Over the years, what determines “good” content has changed. Before Google’s Panda and Penguin updates in 2011 and 2012 perspectively, the web was proliferated with low-quality sites and spammy content.
But how did we reach this point? Who, where, and when started content marketing?
1700s: The Formula of Content + Promotion
This was one of the earliest idea emergence of creating a copy to advertise a product or business. Even way before the internet came to be, marketers used customer experience, relevance and even storytelling for their content. While the end goal was to generate sales, the approach was not to sell to the people, but to talk them. It’s a useful tip for today.
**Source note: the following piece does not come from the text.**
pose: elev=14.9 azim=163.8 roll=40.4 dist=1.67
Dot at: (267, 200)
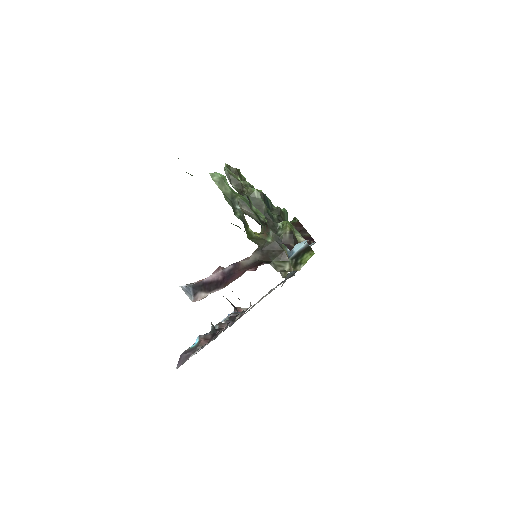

1990s: The Birth of Computers
Sponsored content sprouted from the ground following the advent of the first blogs, but that’s all that they were then: sprouts. The goal of most content marketing back then was to get people to visit businesses’ real-world locations.
Content marketing and blogging weren’t anything big and popular back then, although that was bound to change in just less than a decade.
2000s: Getting More Digital
E-commerce experienced significant growth at the turn of the century. It was this decade where marketers started understanding how content, relevance, keywords and ads can help them generate traffic and leads.
2010s: The Digital & Social Revolution
Marketers began optimising their websites and content for search engine- essentially the birth of SEO. Aiming to rig the system to their favour, marketers also utilised a lot of blackhat SEO techniques. Content quality went down the drain as keyword stuffing, invisible text, link manipulation, and bloated metadata became a common sight online.
But like mentioned at the beginning of this post, Google penalised these websites that used blackhat tactics. The search engine aimed to please the consumers because that’s where the value is.
What is Content Marketing Now?
Make sure that your content marketing and SEO work seamlessly together. One cannot work well without the other; you need both. There are plenty of digital tools at your disposal to create rich, original content that users will love.